原題:『Rebel in the Rye』
監督:ダニー・ストロング
脚本:ダニー・ストロング
撮影:クレイマー・モーゲンソー
出演:ニコラス・ホルト/ゾーイ・ドゥイッチ/ケヴィン・スペイシー/サラ・ポールソン
2017年/アメリカ
目の前にある「宝」を活かせない人について
J・D・サリンジャーの半生が描かれてはいるが、それは大学を何度も中退した後、小説家になることを目指すべくコロンビア大学の創作文芸コースの聴講生になった1939年、20歳からのサリンジャーからである。
一応無難にまとめられており、サリンジャーの「入門編」としては良質と言えるのではないだろうか。それにしても残念なのはサリンジャーの才能を見抜いて最初にサリンジャーの短編を自身が主宰する雑誌『ストーリー』に掲載したコロンビア大学の教師のホイット・バーネット(Whit Burnett)であろう。自らサリンジャ―の才能を見出し、長編小説を書くことも積極的に勧めていたのに『ライ麦畑でつかまえて』の出版権を持ち損ね、『ストーリー』は負債をかかえて倒産してしまうからである。

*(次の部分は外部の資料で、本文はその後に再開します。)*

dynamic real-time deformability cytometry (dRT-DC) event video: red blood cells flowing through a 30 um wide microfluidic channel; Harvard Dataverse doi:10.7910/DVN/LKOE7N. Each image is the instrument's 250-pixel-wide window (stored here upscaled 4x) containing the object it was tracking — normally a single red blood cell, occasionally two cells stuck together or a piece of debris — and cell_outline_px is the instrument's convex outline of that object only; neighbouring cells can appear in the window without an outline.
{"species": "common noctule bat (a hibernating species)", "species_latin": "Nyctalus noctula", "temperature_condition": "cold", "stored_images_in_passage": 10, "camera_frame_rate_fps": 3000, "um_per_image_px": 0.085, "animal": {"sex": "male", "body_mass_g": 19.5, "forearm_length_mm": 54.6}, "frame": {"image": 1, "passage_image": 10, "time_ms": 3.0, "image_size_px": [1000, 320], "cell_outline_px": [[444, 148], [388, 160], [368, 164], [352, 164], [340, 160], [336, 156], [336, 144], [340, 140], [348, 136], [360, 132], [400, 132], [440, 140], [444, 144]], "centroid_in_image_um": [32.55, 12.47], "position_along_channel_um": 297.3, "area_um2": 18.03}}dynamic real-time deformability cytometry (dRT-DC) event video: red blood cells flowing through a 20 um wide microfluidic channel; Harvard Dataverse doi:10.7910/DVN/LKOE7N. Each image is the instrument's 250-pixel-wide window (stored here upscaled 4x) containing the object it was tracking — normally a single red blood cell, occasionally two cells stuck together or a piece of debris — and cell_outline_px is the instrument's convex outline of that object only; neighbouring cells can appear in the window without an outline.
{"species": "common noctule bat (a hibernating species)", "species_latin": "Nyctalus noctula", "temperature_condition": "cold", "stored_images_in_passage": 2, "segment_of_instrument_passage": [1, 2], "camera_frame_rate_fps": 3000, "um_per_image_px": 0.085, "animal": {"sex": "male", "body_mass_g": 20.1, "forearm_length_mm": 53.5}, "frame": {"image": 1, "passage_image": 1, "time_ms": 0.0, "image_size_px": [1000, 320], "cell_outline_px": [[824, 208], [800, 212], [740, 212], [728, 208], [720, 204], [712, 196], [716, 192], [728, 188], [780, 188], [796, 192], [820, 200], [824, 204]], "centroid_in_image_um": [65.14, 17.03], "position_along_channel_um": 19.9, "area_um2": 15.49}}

それでもサリンジャーはバーネットの教えに感謝し、「お金のためではなく、芸術のために書く」ことを信条とするのであるが、これは『ライ麦畑でつかまえて』が世界的に大ベストセラーになったから言えるのであって、『ライ麦畑でつかまえて』が売れてなければサリンジャーは生活費を稼ぐために小説を書いているはずである。
むしろ優秀なのはバーネットが小説を教材として取り上げ、『バーニング 劇場版』(イ・チャンドン監督 2018年)においても短編集が話題になるウィリアム・フォークナーではないだろうか。